The growing danger of infectious diseases hit the headlines in 2009, when swine flu caused a global pandemic.
The swine flu virus, known as H1N1, originated in China but soon spread around the world. About 4,300 Israelis were infected with the virus, and more than 80 died.
Global warming, increased international travel and migration make it easier than ever for deadly diseases like swine flu to spread rapidly. Even diseases that have been eradicated from certain countries are now making a comeback, says Berger.
Malaria proved fatal for many of Israel’s Jewish settlers in the 19th century. The disease wiped out almost all the first residents of Hadera.
While Israel eradicated malaria in 1951, the number of Israelis being diagnosed with the disease today is on the rise.
“Malaria is more common than AIDS in Israel, even though you can’t contract malaria here,” says Berger.
Among those diagnosed include Israelis who contracted malaria abroad and refugees from countries like Eritrea who were infected prior to arriving in Israel.
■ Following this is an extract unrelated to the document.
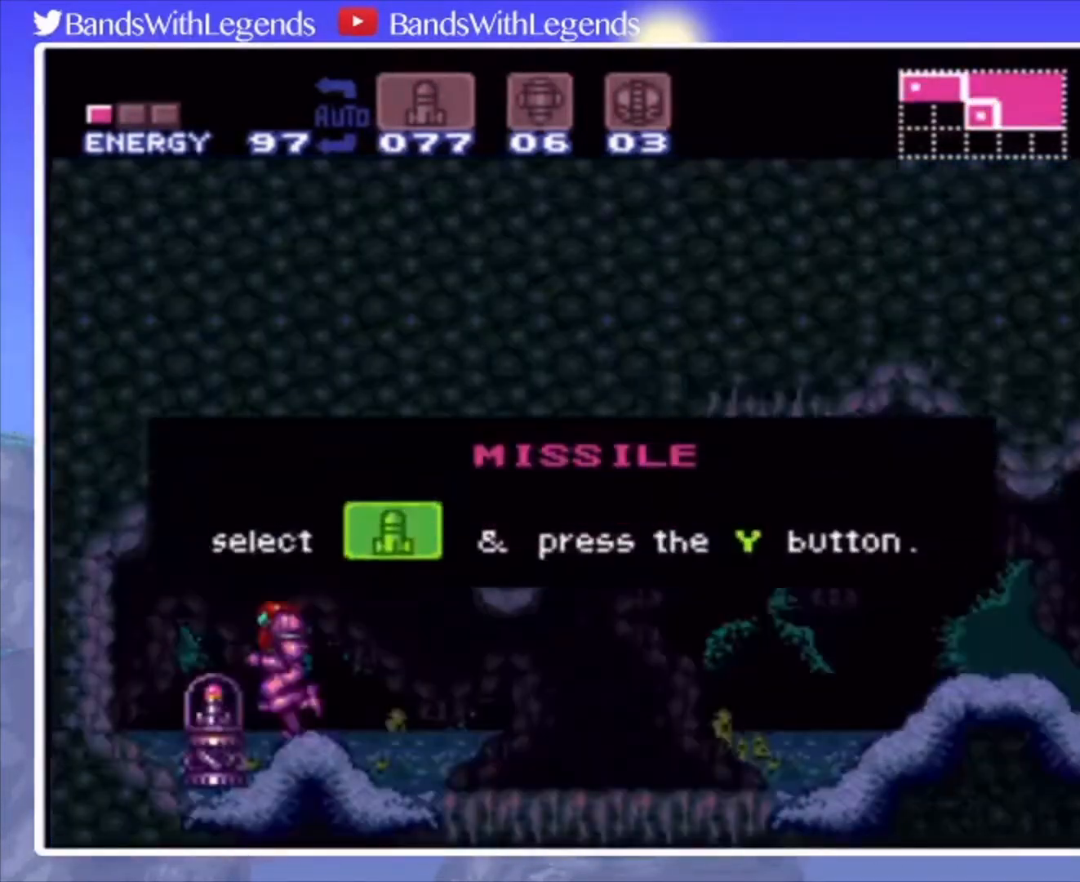
{"buttons": [], "events": []}
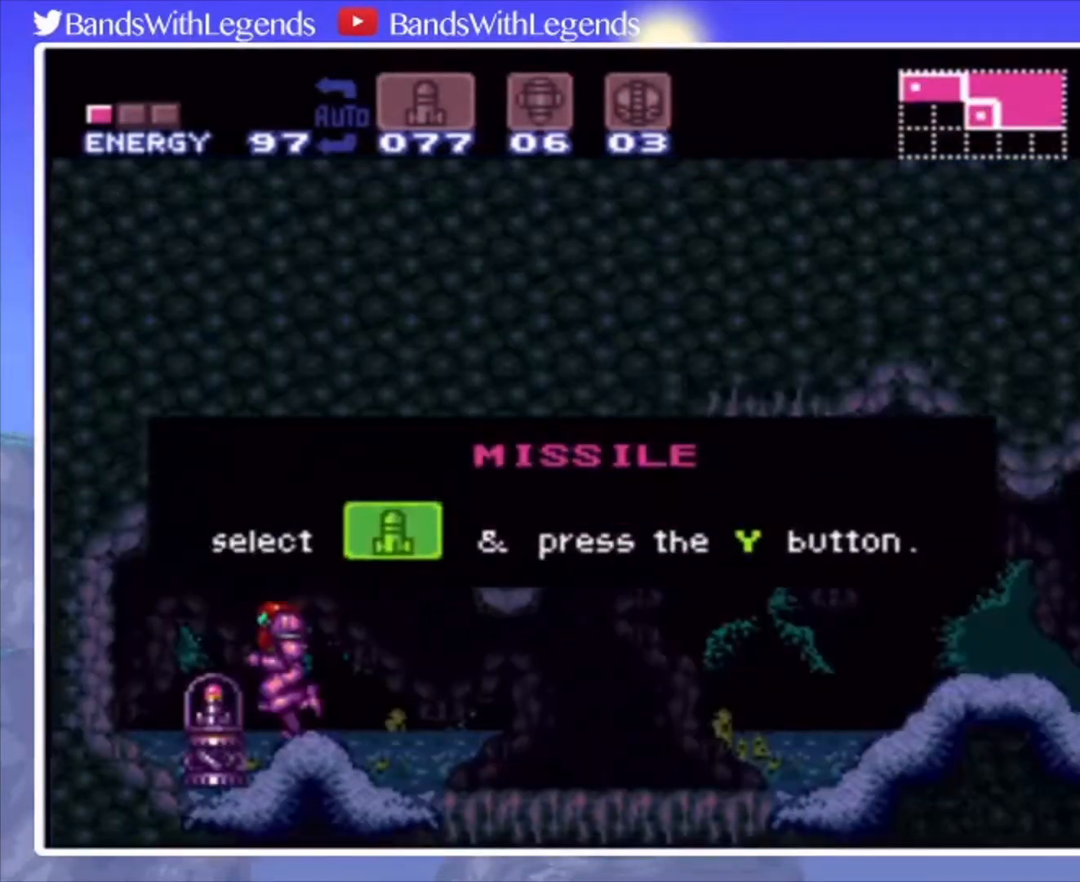
{"buttons": [], "events": []}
Berger believes the newly published books will also help researchers compare rates of infection in different countries and understand which diseases exist where.
Some of Berger’s data are surprising. The US, for example, still reports cases of leprosy.
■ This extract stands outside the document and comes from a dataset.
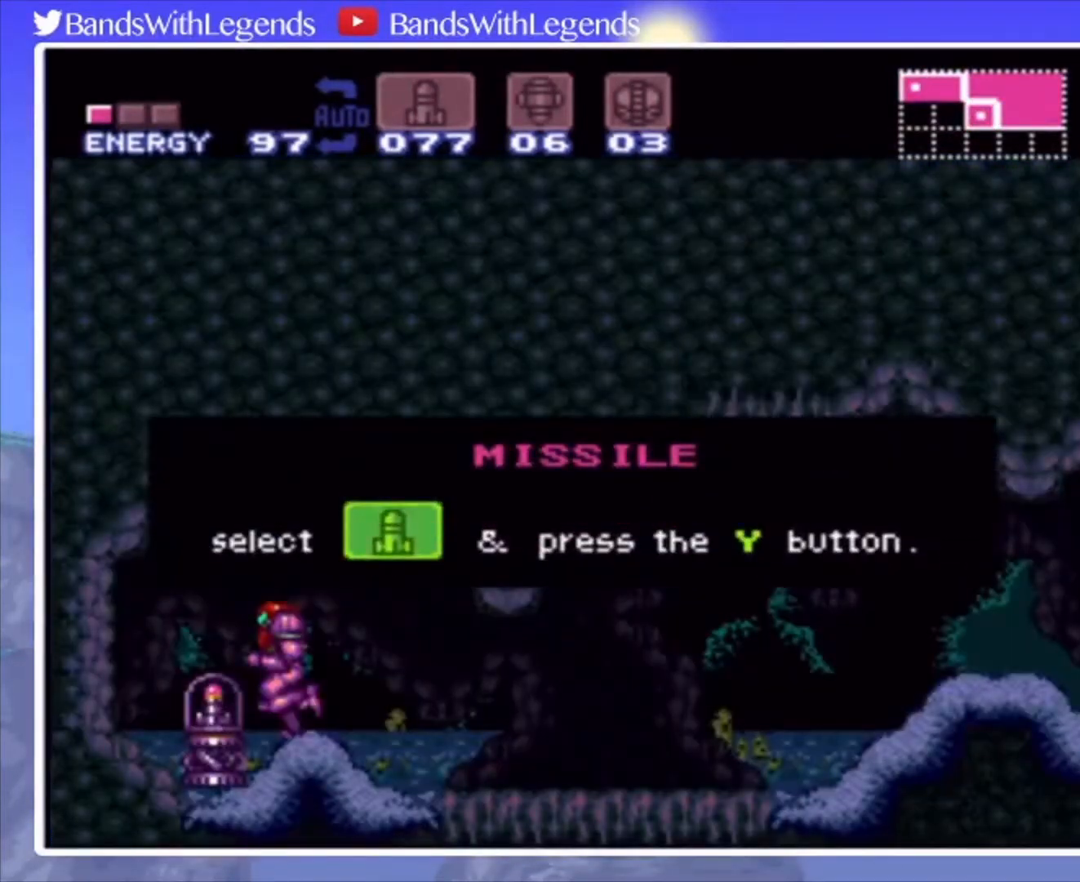
{"buttons": [], "events": []}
Israel, which successfully eradicated most of its local diseases, diagnosed its last leprosy patient in 1978.
“There is only one disease that Israel has and the US does not,” says Berger, “and that’s Mediterranean spotted fever, which is transmitted by tick bites.”
The books also include important data on bioterrorism, including about deadly diseases like anthrax.
Is the simultaneous publication of 419 books a world record? Berger has already contacted the Guinness Book of Records to find out.
“I’m pretty certain it is,” says Berger. “I know Isaac Asimov, the American science fiction writer, published over 500 books, but he didn’t do it all in one go. Mind you, he did write his books on a typewriter.”